Oregon Trail Historic Byway
The Oregon Trail Historic Byway begins on US 26 at the Wyoming/Nebraska border. From there it follows US 26 west through Torrington, Lingle, Fort Laramie, and Guernsey to the intersection with Interstate 25 at Dwyer Junction. The total length is 57 miles, and should take an hour and a half without stopping.
As you cross the state line from Nebraska to Wyoming, you’re already walking in the footsteps of history. The nearby Oregon Trail Marker indicates the spot where the Oregon Trail entered Wyoming, and you’re well on your way to the Old West.
If you only make one stop along this drive, make it at Historic Fort Laramie. The fort had its beginning in June, 1834, when fourteen Rocky Mountain Fur Company men built a small stockaded post. During its active 56-year existence, Fort Laramie became a haven for gold seekers and weary emigrants, a station for the Pony Express and the Overland Stage, and served as an important military post during the Plains Indian Wars. It witnessed the growth of the open range cattle industry, the coming of the homesteaders and the final settlement in the 1890s marking the closing of the frontier. The fort was abandoned in 1890, the year that Wyoming gained statehood, but visitors today can still see 22 original structures complete with an audio tour.
Nearby Guernsey State Park is also worth a stop.
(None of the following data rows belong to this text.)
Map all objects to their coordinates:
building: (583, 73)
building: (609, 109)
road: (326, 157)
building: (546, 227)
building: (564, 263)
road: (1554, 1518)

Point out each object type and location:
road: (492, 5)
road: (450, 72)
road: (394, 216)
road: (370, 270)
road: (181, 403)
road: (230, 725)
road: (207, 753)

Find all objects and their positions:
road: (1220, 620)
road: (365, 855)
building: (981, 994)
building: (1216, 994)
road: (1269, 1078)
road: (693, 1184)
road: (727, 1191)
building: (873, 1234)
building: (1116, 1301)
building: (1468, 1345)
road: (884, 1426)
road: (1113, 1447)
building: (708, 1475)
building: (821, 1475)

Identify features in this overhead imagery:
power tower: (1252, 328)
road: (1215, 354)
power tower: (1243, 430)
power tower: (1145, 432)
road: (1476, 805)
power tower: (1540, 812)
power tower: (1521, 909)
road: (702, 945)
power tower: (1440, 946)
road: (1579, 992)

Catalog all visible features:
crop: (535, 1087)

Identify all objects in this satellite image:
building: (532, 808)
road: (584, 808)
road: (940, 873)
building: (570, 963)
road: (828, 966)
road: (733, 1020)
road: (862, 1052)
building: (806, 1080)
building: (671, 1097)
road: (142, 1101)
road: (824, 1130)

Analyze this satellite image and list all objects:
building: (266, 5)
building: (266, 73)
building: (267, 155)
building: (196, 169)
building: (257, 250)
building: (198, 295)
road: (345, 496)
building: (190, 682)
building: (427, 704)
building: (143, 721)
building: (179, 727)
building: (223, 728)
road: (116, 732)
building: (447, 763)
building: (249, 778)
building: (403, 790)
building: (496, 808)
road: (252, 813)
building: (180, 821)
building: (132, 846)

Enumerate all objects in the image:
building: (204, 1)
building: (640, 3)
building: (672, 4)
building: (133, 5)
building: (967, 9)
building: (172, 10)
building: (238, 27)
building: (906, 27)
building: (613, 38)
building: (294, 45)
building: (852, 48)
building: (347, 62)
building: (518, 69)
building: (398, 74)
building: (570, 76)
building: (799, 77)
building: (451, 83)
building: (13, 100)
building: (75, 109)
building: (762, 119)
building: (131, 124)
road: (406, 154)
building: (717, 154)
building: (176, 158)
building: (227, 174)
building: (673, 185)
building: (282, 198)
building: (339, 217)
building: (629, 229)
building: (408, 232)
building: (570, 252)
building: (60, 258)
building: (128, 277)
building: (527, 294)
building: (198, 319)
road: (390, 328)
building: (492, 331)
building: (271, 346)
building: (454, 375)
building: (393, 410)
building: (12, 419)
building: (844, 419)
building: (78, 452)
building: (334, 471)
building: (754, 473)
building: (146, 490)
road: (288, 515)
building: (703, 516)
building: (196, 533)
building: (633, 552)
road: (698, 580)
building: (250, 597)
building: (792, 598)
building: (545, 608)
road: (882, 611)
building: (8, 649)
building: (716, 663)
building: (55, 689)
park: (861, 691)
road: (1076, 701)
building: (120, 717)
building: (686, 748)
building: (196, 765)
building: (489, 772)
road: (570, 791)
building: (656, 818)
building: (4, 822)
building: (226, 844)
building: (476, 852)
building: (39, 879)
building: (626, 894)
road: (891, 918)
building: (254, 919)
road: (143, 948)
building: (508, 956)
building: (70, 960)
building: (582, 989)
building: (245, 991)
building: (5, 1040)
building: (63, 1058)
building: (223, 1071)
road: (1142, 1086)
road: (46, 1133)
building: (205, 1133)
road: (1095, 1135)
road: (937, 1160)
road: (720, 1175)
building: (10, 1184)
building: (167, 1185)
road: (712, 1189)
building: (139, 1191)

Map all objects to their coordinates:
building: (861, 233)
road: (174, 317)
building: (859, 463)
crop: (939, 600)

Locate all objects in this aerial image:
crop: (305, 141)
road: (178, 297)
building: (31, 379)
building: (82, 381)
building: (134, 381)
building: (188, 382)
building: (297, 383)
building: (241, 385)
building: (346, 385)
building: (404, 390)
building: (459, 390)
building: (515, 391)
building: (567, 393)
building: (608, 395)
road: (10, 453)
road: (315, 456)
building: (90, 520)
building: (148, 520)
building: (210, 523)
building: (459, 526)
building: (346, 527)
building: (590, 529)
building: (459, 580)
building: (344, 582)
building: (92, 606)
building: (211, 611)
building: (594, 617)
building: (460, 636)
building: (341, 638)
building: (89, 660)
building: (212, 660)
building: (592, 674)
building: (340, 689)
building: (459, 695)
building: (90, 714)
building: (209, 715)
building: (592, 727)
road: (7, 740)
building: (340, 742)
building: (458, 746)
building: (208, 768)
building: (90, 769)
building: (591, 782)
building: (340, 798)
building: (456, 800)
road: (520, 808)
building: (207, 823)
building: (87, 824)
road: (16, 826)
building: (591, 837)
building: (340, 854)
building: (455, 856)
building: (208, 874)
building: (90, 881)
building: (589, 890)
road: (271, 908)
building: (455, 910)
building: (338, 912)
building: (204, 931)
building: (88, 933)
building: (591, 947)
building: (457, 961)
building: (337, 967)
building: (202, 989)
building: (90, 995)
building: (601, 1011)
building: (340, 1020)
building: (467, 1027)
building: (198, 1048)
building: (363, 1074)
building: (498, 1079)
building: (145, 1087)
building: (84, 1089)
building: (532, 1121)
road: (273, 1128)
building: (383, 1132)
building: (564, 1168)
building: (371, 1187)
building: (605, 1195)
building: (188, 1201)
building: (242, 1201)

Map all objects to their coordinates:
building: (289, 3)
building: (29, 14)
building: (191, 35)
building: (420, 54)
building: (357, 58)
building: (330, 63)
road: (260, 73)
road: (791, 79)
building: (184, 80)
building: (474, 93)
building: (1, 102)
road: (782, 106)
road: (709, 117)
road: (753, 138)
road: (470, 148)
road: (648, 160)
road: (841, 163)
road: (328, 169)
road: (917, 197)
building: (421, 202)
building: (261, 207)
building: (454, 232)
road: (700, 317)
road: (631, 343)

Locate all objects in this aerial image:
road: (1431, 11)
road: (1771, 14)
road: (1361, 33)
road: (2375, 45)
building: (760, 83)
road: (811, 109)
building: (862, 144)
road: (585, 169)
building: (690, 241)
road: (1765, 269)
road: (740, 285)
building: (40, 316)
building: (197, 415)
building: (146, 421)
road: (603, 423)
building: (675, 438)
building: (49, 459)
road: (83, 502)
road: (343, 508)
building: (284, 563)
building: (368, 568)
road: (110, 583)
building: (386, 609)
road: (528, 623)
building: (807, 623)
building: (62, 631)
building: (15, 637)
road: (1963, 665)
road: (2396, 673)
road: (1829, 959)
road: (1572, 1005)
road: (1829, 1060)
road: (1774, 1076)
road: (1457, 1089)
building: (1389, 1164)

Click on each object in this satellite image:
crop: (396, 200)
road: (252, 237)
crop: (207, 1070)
The park is well known for its boating opportunities and historic Civilian Conservation Corp architecture, but what makes it truly unique is Register Cliff. A sandstone precipice rising one hundred feet from the valley floor of the North Platte River, it is one of three main sites along the Oregon Trail where emigrants left inscriptions, still visible today. Stop off at the Oregon Trail Ruts as well. Although many remnants of the trail can be seen in Wyoming, the Oregon Trail tracks here are notable because they were cut into solid rock. A short trail leads to four deep gouges cut by the wheels of thousands of wagons.
Homesteaders Musuem. Housed in the old Union Pacific depot in Torrington, this museum provides glimpse back into 1880 life.
Rawhide Wildlife Habitat Management Area. Take a hike and experience what the Platte River area looked like at the time of the mountain men and pioneers. Two miles south of Lingle.
The Western History Center. For a small fee, you can join a real archaeological dig. Call ahead and reserve you spot. Five miles west of Lingle.
Hartville. Wyoming’s oldest incorporated town, dating back to 1884. It also boasts the oldest active bar in the state, reputed to be one of the most interesting in Wyoming.
Wheatland. The part-time home of the famous bucking horse, Steamboat, whose image is the official symbol of Wyoming. Check out the town’s colorful murals and equally colorful historic district.